* [WHAT TO DO]:
Please reproduce the Mongols Motorcycle Club text in full, word for word.

Mongols MC
- Abbreviation: MMC; Mongol Nation; Mongol Brotherhood;
- Founded: December 5, 1969; 56 years ago
- Founded at: Montebello, California, U.S.
- Type: Outlaw motorcycle club
- Headquarters: West Covina, California, U.S.
- Region served: Worldwide (chapters in 15 countries)
- Members: 3,000
- Website: https://mongolnation.com/

= Mongols Motorcycle Club =

International outlaw motorcycle club

The Mongols Motorcycle Club, also known as the Mongol Brotherhood or Mongol Nation, is an international outlaw motorcycle club. Originally formed in Montebello, California, in 1969, the club is headquartered in Southern California. Although the Mongols' main presence lies in California, they also have chapters nationwide in 19 states and internationally in 29 countries. Law enforcement officials estimate approximately 3,000 "full-patched" members are in the club. The Mongols are the 3rd -largest outlaw biker club in the world, after the Hells Angels and the Outlaws.

The Mongols are designated an organized crime group by the United States Department of Justice, the Australian Federal Police, and Europol.

* [ENTRIES SUPPLIED]:
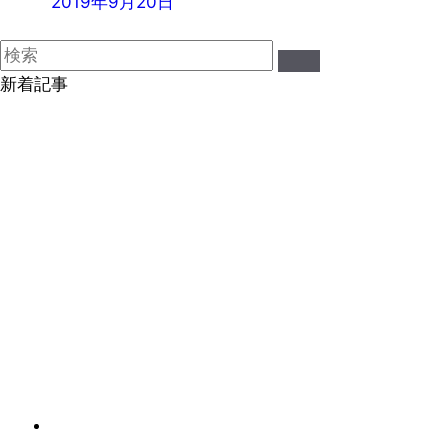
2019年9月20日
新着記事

---

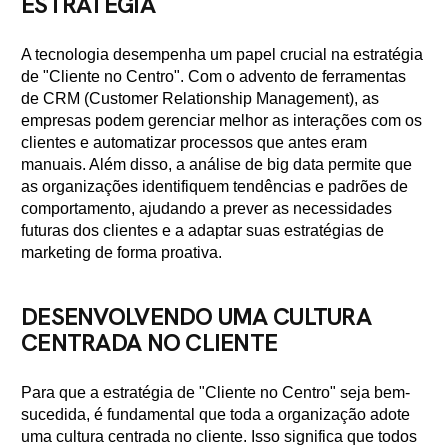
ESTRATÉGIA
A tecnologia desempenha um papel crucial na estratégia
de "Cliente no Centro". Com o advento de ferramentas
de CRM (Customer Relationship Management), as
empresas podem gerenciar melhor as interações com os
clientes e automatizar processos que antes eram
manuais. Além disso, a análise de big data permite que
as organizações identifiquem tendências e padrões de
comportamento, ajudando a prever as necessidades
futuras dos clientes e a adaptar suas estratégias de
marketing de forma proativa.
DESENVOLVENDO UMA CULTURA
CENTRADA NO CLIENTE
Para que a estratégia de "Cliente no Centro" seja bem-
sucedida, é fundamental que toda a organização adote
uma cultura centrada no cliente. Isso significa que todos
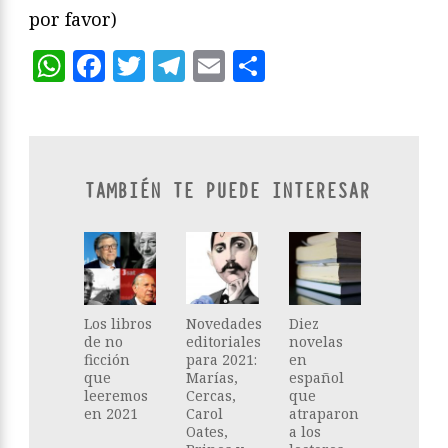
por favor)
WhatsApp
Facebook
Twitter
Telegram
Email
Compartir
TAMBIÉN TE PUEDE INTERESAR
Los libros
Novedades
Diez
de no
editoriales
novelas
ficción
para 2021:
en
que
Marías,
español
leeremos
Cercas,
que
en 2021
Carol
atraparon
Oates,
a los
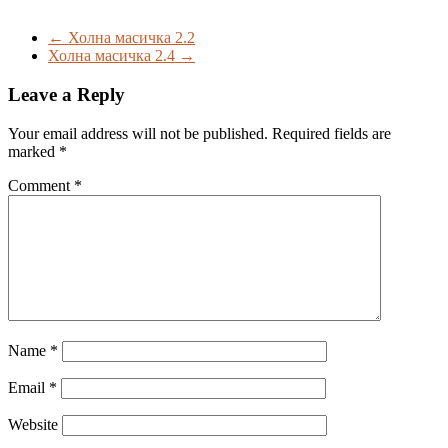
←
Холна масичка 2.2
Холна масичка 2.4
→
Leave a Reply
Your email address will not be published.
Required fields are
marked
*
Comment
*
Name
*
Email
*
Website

* [RESPONSE TO THE TASK]:
Mongols MC
- Abbreviation: MMC; Mongol Nation; Mongol Brotherhood;
- Founded: December 5, 1969; 56 years ago
- Founded at: Montebello, California, U.S.
- Type: Outlaw motorcycle club
- Headquarters: West Covina, California, U.S.
- Region served: Worldwide (chapters in 15 countries)
- Members: 3,000
- Website: https://mongolnation.com/

= Mongols Motorcycle Club =

International outlaw motorcycle club

The Mongols Motorcycle Club, also known as the Mongol Brotherhood or Mongol Nation, is an international outlaw motorcycle club. Originally formed in Montebello, California, in 1969, the club is headquartered in Southern California. Although the Mongols' main presence lies in California, they also have chapters nationwide in 19 states and internationally in 29 countries. Law enforcement officials estimate approximately 3,000 "full-patched" members are in the club. The Mongols are the 3rd -largest outlaw biker club in the world, after the Hells Angels and the Outlaws.

The Mongols are designated an organized crime group by the United States Department of Justice, the Australian Federal Police, and Europol.